[Exercise instructions] Each line in the records that mentions the word "ДОГОВОРА" needs to be listed.

[Supplied records]
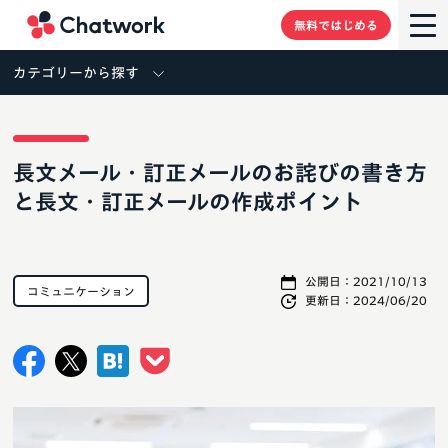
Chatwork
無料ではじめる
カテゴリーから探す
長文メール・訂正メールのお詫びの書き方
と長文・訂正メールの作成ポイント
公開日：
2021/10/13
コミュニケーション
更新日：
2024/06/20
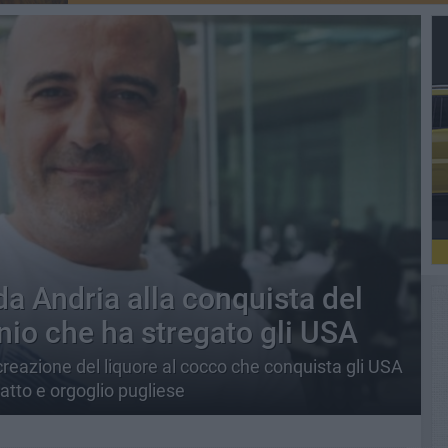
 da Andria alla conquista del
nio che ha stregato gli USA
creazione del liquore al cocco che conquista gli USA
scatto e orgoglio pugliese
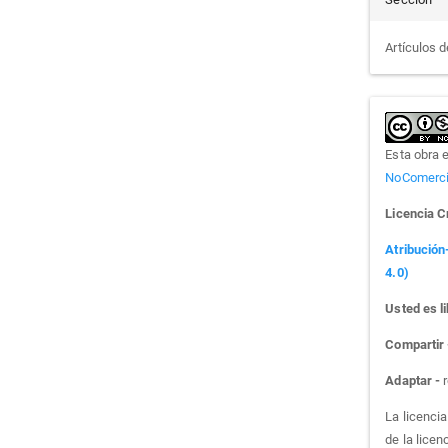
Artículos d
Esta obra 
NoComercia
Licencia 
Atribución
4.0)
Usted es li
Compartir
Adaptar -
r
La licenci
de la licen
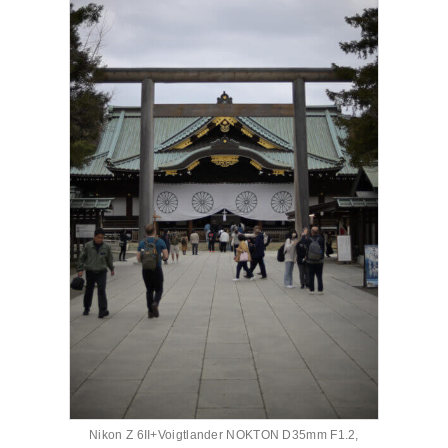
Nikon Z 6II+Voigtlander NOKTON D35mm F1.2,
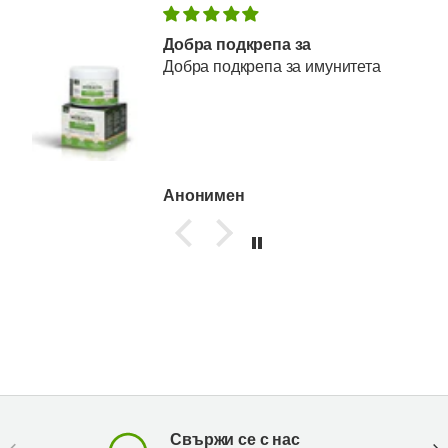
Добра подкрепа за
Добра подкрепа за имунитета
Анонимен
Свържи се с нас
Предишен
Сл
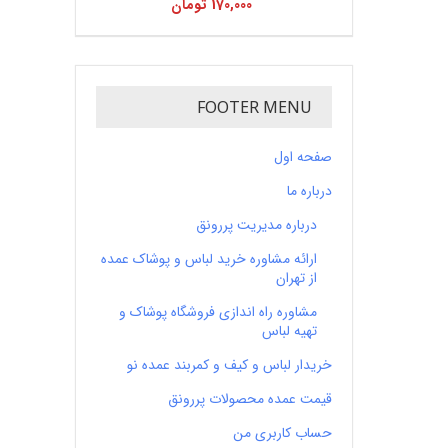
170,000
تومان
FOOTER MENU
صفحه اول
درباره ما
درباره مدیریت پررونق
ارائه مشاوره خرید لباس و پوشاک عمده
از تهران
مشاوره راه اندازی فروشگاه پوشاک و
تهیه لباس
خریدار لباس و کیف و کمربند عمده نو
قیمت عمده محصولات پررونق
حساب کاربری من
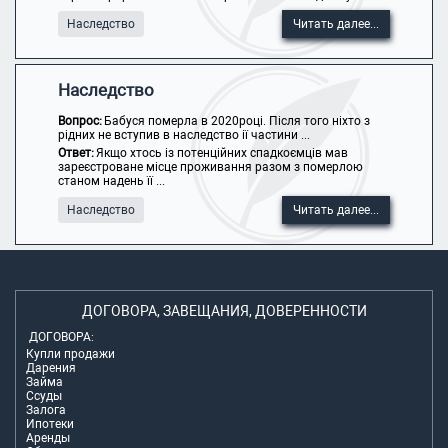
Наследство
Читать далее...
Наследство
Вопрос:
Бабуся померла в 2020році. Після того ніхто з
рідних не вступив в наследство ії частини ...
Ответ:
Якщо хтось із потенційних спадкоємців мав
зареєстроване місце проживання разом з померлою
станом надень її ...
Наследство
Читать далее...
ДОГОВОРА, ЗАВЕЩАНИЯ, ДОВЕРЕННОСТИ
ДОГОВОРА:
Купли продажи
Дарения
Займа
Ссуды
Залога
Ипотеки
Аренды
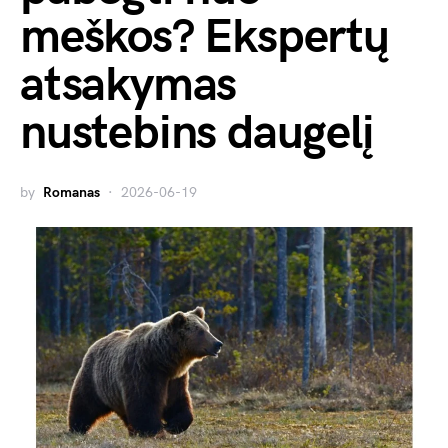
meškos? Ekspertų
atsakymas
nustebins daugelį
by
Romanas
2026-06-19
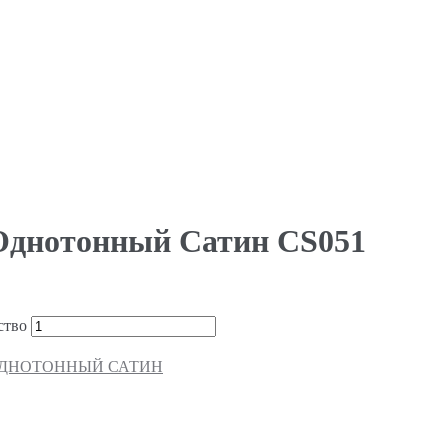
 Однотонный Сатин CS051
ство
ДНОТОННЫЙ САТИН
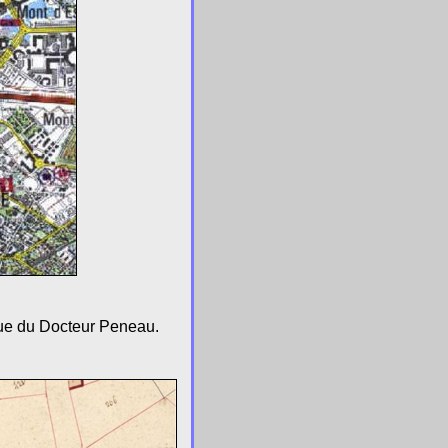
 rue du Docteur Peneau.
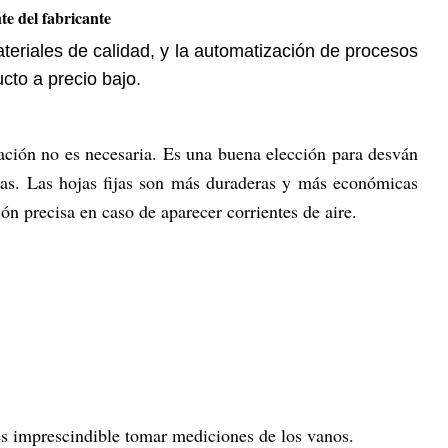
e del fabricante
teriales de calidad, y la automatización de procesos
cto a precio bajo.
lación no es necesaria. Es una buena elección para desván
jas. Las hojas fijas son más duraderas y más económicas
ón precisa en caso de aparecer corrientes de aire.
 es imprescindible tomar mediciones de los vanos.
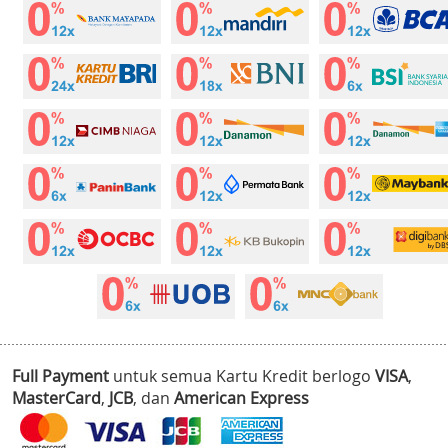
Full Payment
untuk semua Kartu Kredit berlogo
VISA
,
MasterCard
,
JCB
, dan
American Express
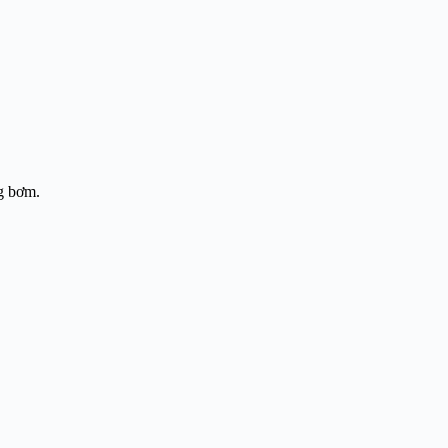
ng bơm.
---
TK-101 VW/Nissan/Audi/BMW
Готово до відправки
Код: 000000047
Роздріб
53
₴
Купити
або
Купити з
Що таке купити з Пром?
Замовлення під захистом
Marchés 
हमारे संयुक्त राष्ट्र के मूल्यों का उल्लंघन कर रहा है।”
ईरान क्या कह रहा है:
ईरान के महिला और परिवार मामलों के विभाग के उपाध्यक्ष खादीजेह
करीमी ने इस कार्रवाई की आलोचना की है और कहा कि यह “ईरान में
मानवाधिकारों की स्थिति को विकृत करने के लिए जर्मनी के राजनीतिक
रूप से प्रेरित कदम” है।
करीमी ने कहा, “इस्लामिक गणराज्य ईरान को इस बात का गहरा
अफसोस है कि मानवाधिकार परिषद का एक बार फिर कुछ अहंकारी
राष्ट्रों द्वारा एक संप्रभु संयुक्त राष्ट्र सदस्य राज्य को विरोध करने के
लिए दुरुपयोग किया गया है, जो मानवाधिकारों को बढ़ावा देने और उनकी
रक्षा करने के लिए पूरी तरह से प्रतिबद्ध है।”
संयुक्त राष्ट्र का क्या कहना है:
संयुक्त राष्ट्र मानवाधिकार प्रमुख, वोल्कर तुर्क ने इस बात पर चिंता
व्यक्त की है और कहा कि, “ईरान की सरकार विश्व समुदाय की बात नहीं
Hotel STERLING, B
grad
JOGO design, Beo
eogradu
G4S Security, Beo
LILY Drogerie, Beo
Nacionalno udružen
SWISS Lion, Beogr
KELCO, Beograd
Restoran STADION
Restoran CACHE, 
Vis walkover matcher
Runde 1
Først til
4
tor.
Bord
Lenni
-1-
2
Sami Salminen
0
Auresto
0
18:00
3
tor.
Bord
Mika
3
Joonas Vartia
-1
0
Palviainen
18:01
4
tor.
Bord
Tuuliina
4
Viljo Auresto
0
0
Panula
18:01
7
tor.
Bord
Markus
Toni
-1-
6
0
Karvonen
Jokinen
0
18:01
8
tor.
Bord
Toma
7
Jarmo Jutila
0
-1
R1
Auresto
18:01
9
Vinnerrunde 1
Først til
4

[Exercise output]
ДОГОВОРА, ЗАВЕЩАНИЯ, ДОВЕРЕННОСТИ
ДОГОВОРА:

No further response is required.